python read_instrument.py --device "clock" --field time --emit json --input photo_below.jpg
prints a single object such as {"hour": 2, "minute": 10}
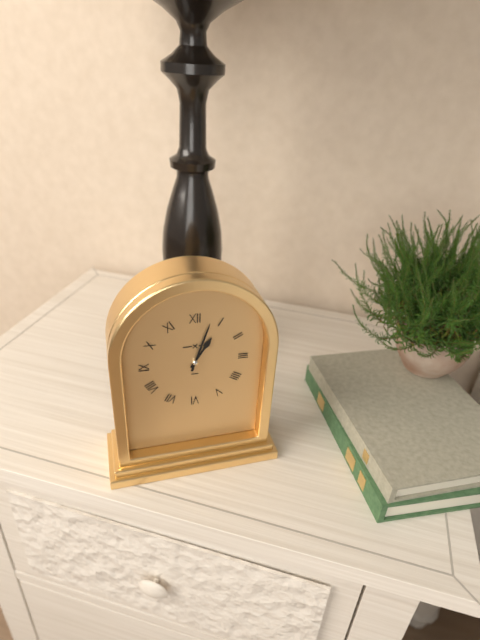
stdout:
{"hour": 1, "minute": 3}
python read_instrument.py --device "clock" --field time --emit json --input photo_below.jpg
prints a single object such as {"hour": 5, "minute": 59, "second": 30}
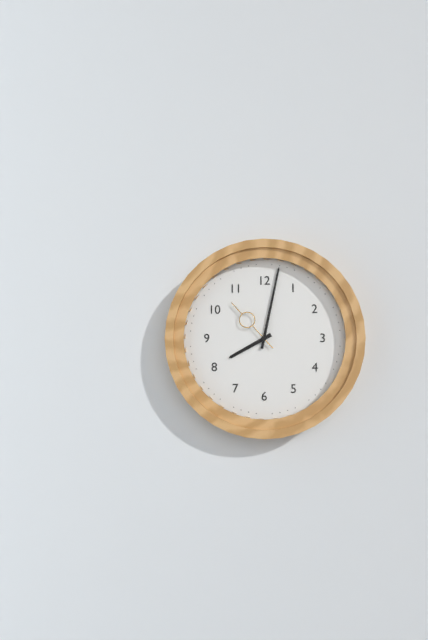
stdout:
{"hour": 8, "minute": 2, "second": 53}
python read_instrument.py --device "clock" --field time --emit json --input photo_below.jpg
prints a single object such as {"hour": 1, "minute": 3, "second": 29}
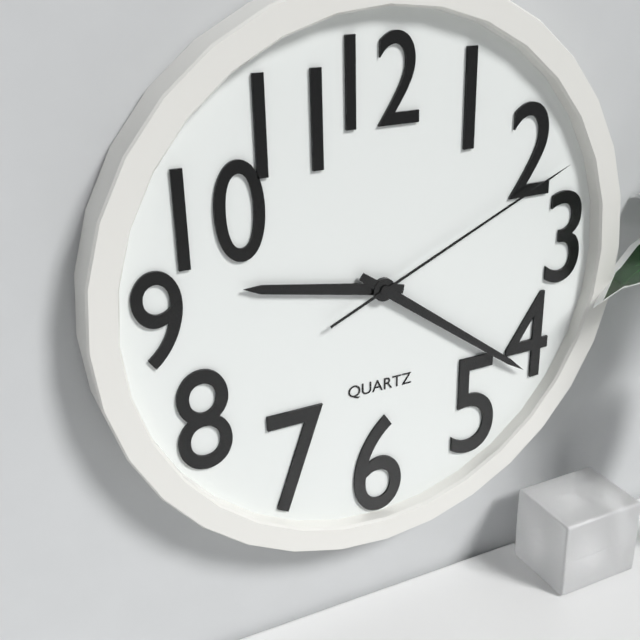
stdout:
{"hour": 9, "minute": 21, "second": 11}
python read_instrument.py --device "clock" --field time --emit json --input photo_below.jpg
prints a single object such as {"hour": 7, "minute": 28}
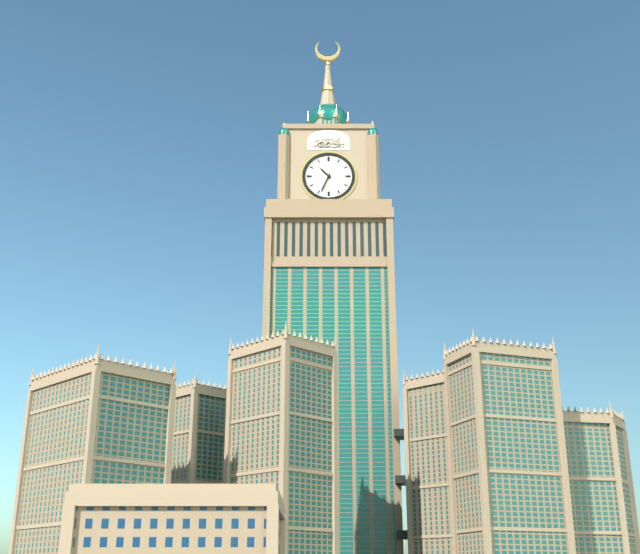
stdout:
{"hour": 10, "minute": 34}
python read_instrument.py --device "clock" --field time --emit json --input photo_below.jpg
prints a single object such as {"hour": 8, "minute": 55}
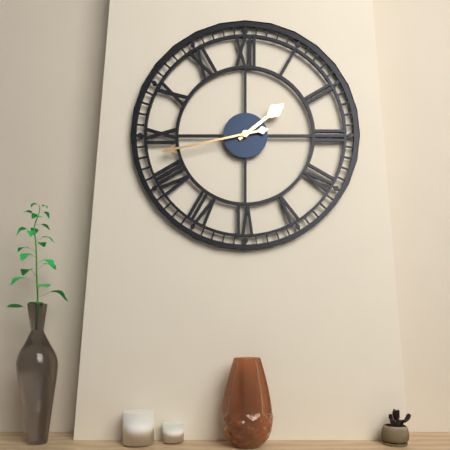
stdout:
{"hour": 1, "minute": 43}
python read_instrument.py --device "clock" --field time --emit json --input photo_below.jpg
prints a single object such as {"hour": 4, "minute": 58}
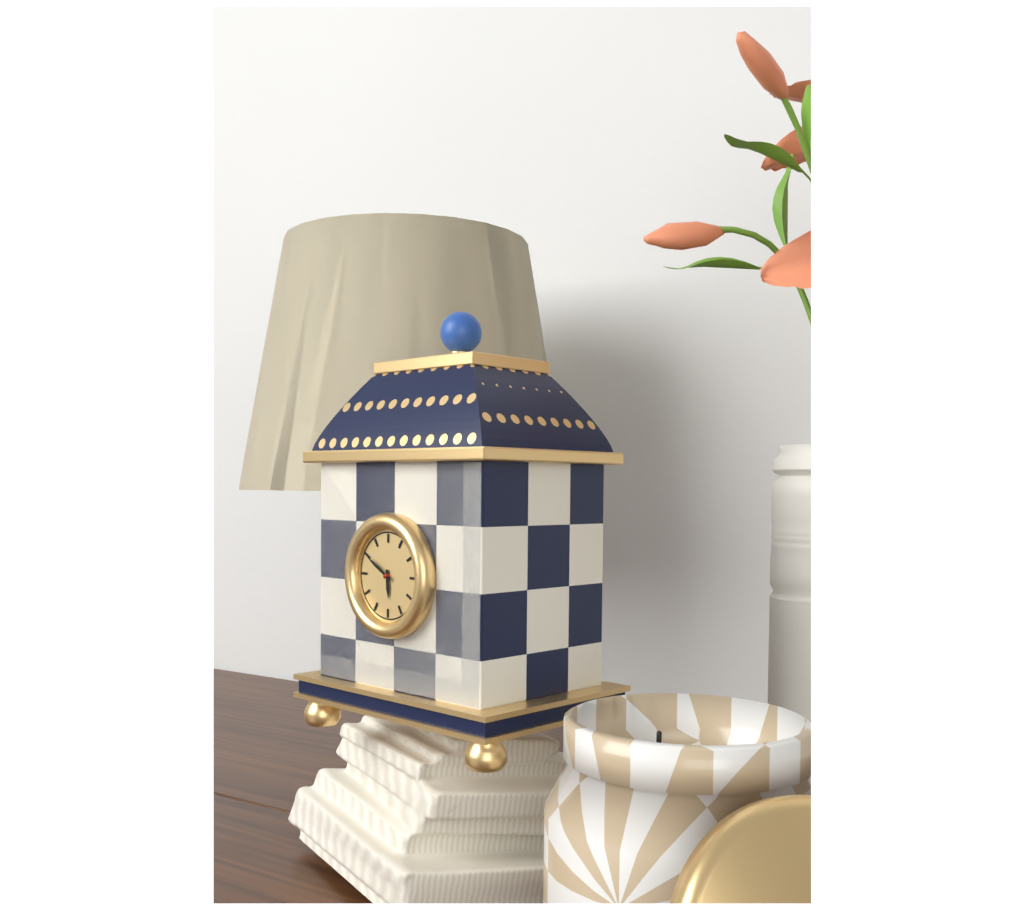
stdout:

◇ ◇ ◇ ◇

> [Directions for this task] Count the lines in the entries above that contain the string "object", using a case-sensitive match. Output only the resulting number.

> [Result of this task] 6